社長令嬢をゲットするモーニシュ・ベールは、長年二番手役に甘んじて来たが、今回はジュヒー・チャーウラーの相手役! もちろん、これは「Hum Saath-Saath Hain(みんな一緒に)」(1999)の長男役が認められた結果である(本作も「HSSH」同様、富豪のジョイント・ファミリーを描いている)。もっとも、前半で誠実な青年像を見せたモーニシュは、後半V・K・インダストリーを「売る」敵役となるのだが、そのへんも含めてモーニシュのキャスティングは成功と言える。
長男アジェイ役のアクシャイ・クマールは今めきめき伸びている旬のスター。抑えの効いた芝居がいいし、富豪の息子ながら自社の工場で社員と同じ制服を着て働く役柄も好感が持てる。

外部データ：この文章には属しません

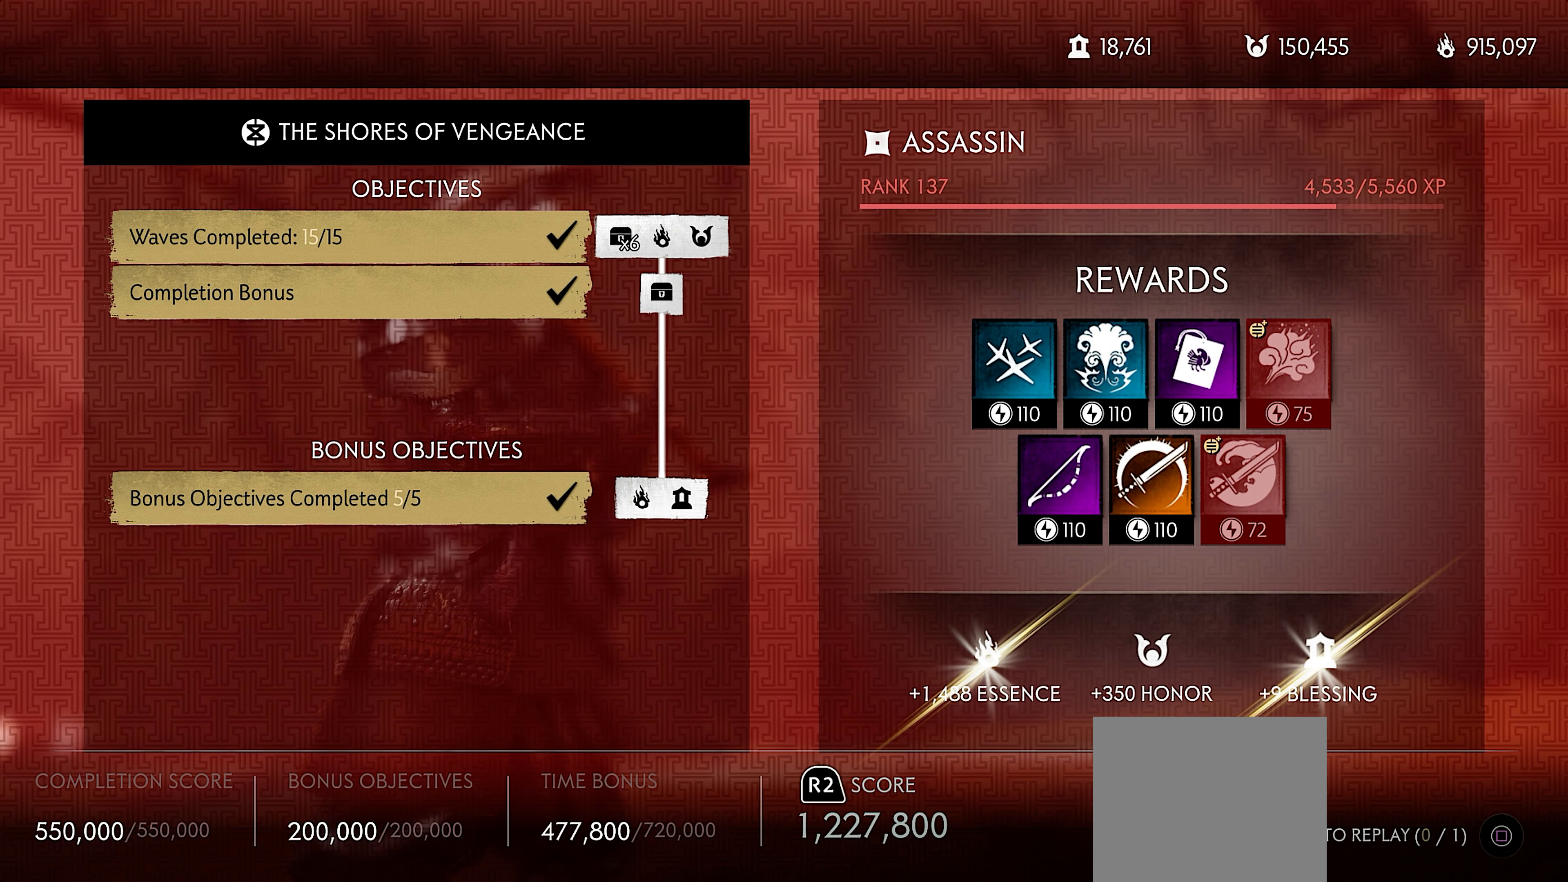
{"buttons": ["R2"], "left_stick": "center", "right_stick": "center", "events": []}
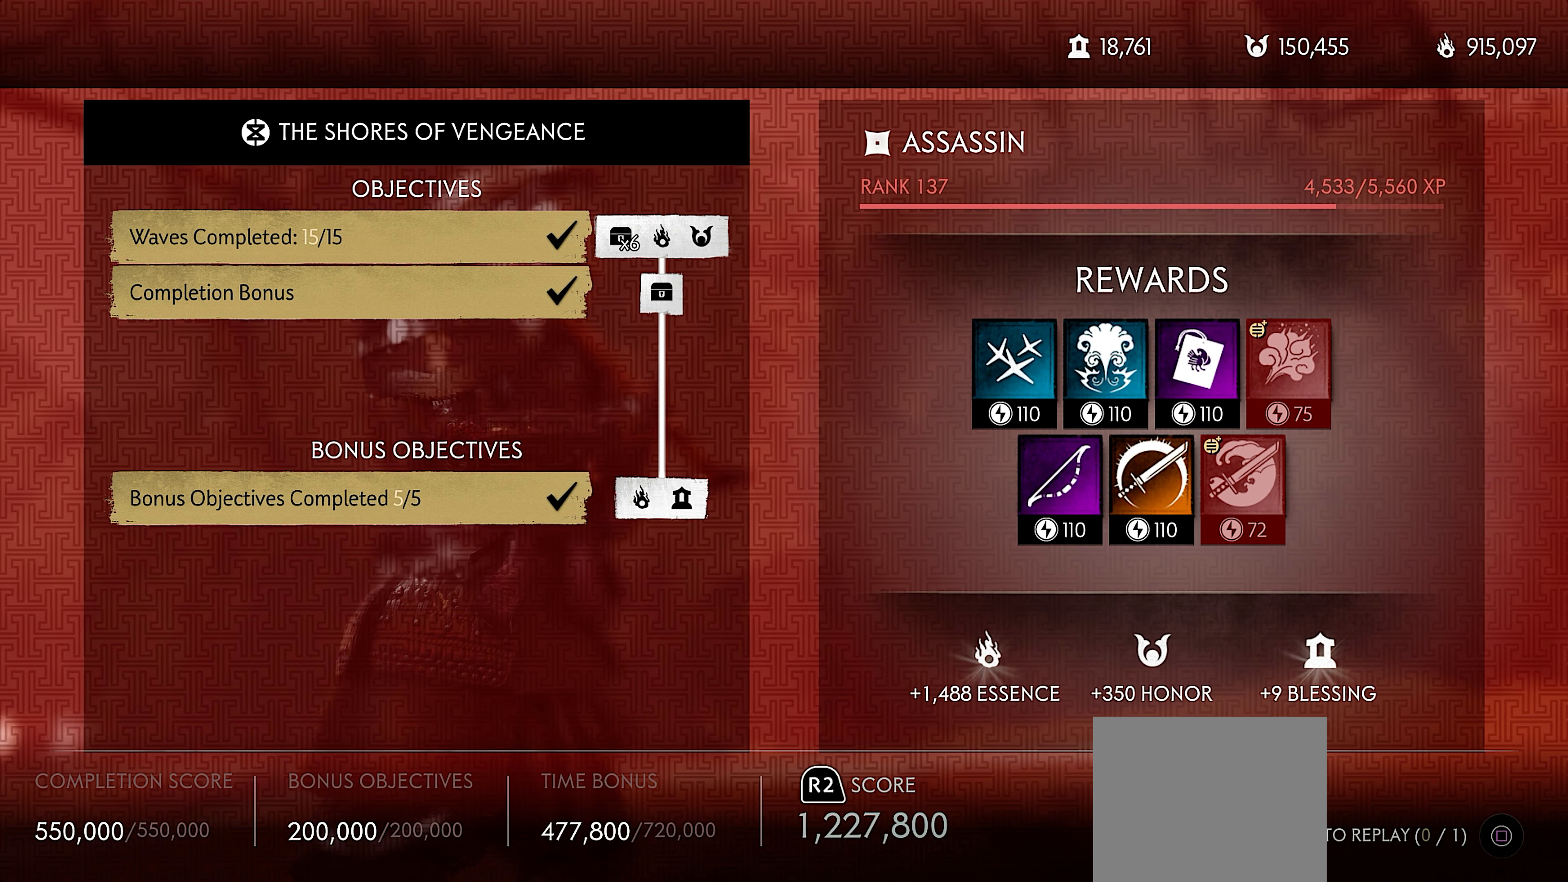
{"buttons": ["R2"], "left_stick": "center", "right_stick": "center", "events": []}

ストーリーがアミターブとアクシャイの父・長男を軸に発展するのでヒロインの見せ場は少なく、特にジュヒーは実生活での妊娠のためあまり姿を見せない(心なしかお腹が大きく見える。出演契約の際には、もっと出演シーンがあったのだろう)。カリシュマー・カプールも、前半は結婚式で知りあったアクシャイに惹かれつつ、ボリウッド・スターと天秤にかけてオチャメなところを見せるものの、後半は再建のため実家に帰ったアクシャイを待つ身で出番は少ない。ちなみにボリウッド・スター役でカメオ出演するのが、スニール・シェッティー。ランクとしてもアクシャイと対等のスニールに、観客は思わずニヤリとするだろう。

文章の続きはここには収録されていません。